The detained shipment could still be released depending on what Israel does next. U.S. officials have expressed particular concern about how the 2,000-pound bombs could be used to wreak weapons of mass destruction in a dense urban area like Rafah, as they have already done in other parts of Gaza.

Biden had personally urged Israeli Prime Minister Benjamin Netanyahu not to carry out the operation in Rafah because of the huge refugee population and because the city provides the only route to get humanitarian aid to Gaza. Netanyahu appears to be pressing ahead regardless, further straining the already frosty relationship between the two men. Overall, Biden has rarely criticized Israel directly, with his expression of outrage after the killing of humanitarian workers outside World Central Kitchen being one of the few occasions on which he has done so publicly. (Biden has reportedly privately expressed strong criticism of Netanyahu.)

Israel has seized the Palestinian side of the Rafah crossing with Egypt, meaning the Israeli army now controls the flow of humanitarian aid at a time when hospitals in southern Gaza are set to run out of fuel within days. About 50,000 Palestinians have been evacuated from Rafah ahead of the Israeli operation there, but there are many more and there is no plan to guarantee their safety.

Why denying weapons to Israel matters

The decision to interrupt an arms supply is only a temporary administrative decision that is not bound by any law. But it is an indication that the US is trying to exert its influence over Israel – and perhaps enforce its laws protecting human rights – in a way it has not done before.

The US already provided Israel with $4 billion annually through 2028, before Congress approved another $14.1 billion in additional aid last month. Seven months after the war in Gaza, Israel is increasingly dependent on that aid, having already depleted its own ammunition stockpiles.

Foreign military transfers, such as those to Israel, undergo numerous review and approval processes involving the State Department, the Pentagon and Congress. They are also covered by a range of laws, including the Leahy Act. This law, first passed by Congress in 1997, aims to prevent the US from being involved in serious crimes committed by foreign security forces it supports by cutting off aid to a specific unit if the US has credible information that the unit has committed a serious crime. violation of human rights.
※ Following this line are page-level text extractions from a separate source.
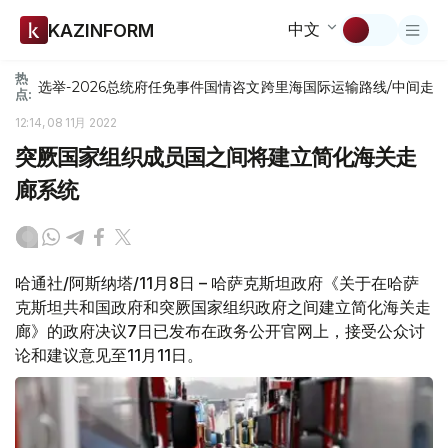
中文
KAZINFORM
热
选举-2026
总统府
任免
事件
国情咨文
跨里海国际运输路线/中间走
点:
12:14, 08 11月 2022
突厥国家组织成员国之间将建立简化海关走
廊系统
哈通社/阿斯纳塔/11月8日 – 哈萨克斯坦政府《关于在哈萨
克斯坦共和国政府和突厥国家组织政府之间建立简化海关走
廊》的政府决议7日已发布在政务公开官网上，接受公众讨
论和建议意见至11月11日。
Such violations generally include torture, extrajudicial killings, enforced disappearances or rape, but can also be interpreted more broadly.

No security forces, not even American ones, are completely immune from committing such violations. The aid could be restored later if the State Department determines that the country is taking effective steps to bring responsible units to justice.

Some former administration officials and congressional staff previously told Vox that the law has never worked against Israel, despite what human rights experts, both inside and outside the U.S. government, have identified as substantial evidence that Israel has committed human rights abuses both before and in the past. during the current war in Gaza.

For example, in one 2022 case, a UN investigation found that Israeli forces killed Shireen Abu Akleh, a Palestinian-American journalist working for Al Jazeera, while she was covering a raid on the Jenin refugee camp in the West Bank and wearing a blue suit wore. cardigan with the text ‘Pers’. Immediately after her killing, Israeli officials argued that she was “filming and working for a media outlet among armed Palestinians” and may have been killed by stray Palestinian fire, something those on the ground refuted. Israel later admitted that she was likely killed by Israeli fire, but ruled her death an accident and never charged the soldiers involved.

Some Senate Democrats, as well as Sen. Bernie Sanders (I-VT), recently asked the Defense Department to address concerns that the Leahy Act is not being consistently applied to Israel.

“Not a single incident resulted in the denial of assistance to any IDF unit,” the senators wrote in a letter. “To ensure that the United States can protect our own national security interests and maintain its credibility as a global leader in human rights, we must apply the law equally.”

The pause in the arms supply could be a first step to ensure that Leahy is applied fairly.